For there was a step outside, and then the door was thrown open, as he lay back, with his aching eyes shaded by his hand.

"Come at last, then!" he sighed; and the next moment he started, for the studio door was banged to, and locked. "You, Joe?"

"Yes, I've come at last," cried Pacey, thrusting his hands into his pockets, and striding up, to stand before him with his legs far apart.

"Well, then, shake hands and go," said Armstrong quietly. "I'm not well. I've had an accident."

"Accident?" roared Pacey. "Yes, you have had an accident, the same as a man has who goes and knocks his head against a wall."

"What do you mean?" cried Armstrong, starting.

"Mean? I mean that you're the biggest fool that fortune ever pampered and spoiled."

"Joe Pacey!"

"Hold your tongue, idiot, and listen to me. Here you are, gifted by nature with ten times the brains of an ordinary man; you can paint like Raphael or Murillo; fame and fortune are at your feet; and you have the love waiting for you of one of the sweetest, most angelic women who ever stepped this earth."

"Pacey!"

"Hold your tongue, boy! Haven't I been like a father to you ever since you came into this cursed village? Haven't I devoted myself to you as soon as I saw you were a good fellow, full of genius? I'm a fool to say so, but in my wretched, wrecked life, I felt that I'd found something to live for at last, and that I could be proud and happy in seeing you, who are as much an Englishman as I am in blood, rise to the highest pitch of triumph; while, if you grew proud then and forgot me, it wouldn't matter; I could afford it, for you had achieved success."

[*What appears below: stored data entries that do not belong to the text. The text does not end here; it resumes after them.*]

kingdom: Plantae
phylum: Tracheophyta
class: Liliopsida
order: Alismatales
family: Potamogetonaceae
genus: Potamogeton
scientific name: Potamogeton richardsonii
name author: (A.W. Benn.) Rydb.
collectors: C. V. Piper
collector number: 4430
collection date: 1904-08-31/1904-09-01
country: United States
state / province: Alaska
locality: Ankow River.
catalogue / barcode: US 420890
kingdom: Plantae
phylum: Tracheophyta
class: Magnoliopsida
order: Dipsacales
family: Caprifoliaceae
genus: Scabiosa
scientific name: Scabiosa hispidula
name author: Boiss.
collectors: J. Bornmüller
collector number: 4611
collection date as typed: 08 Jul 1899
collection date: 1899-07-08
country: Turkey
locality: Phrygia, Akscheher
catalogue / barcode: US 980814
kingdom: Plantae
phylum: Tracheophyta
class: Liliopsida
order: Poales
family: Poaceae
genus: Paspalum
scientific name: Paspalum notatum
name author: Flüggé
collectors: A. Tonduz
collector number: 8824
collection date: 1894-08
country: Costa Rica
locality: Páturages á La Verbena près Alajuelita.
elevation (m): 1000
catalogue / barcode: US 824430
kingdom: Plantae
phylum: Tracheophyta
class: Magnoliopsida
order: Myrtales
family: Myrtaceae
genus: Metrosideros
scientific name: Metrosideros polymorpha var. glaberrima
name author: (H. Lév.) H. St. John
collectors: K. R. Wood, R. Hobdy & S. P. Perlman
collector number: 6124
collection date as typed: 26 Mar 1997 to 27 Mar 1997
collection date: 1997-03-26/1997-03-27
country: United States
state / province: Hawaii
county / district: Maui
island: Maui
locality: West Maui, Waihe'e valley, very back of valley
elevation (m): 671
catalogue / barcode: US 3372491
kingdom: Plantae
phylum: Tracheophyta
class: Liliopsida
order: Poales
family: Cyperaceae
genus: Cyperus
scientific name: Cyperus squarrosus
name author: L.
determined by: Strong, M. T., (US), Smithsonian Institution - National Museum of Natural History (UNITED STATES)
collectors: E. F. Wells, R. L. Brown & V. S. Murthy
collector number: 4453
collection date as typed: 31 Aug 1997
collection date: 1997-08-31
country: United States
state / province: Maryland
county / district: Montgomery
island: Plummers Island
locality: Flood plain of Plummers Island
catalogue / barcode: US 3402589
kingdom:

"You've been a good true adviser to me, Joe, ever since I have known you."

"And you have turned out the most ungrateful dog that ever breathed.

Morals? You've no more morals than a mahlstick. You had everything man could wish for, and then you must kick it all over, and break the heart of an angel."

"Let her rest. Say what you like to bully me, Joe. It's all true. I don't fight against it. But you can't understand it all. Say what you like, only go and leave me. I want to be alone."

"Do you?" cried Pacey excitedly. "Then I don't want you to be. So the Conte gave you that crack on the head, did he?"

"What!" cried Armstrong, springing up. "How came you to think that?"

"How came I to think that? Why, I was told by a chattering French ape."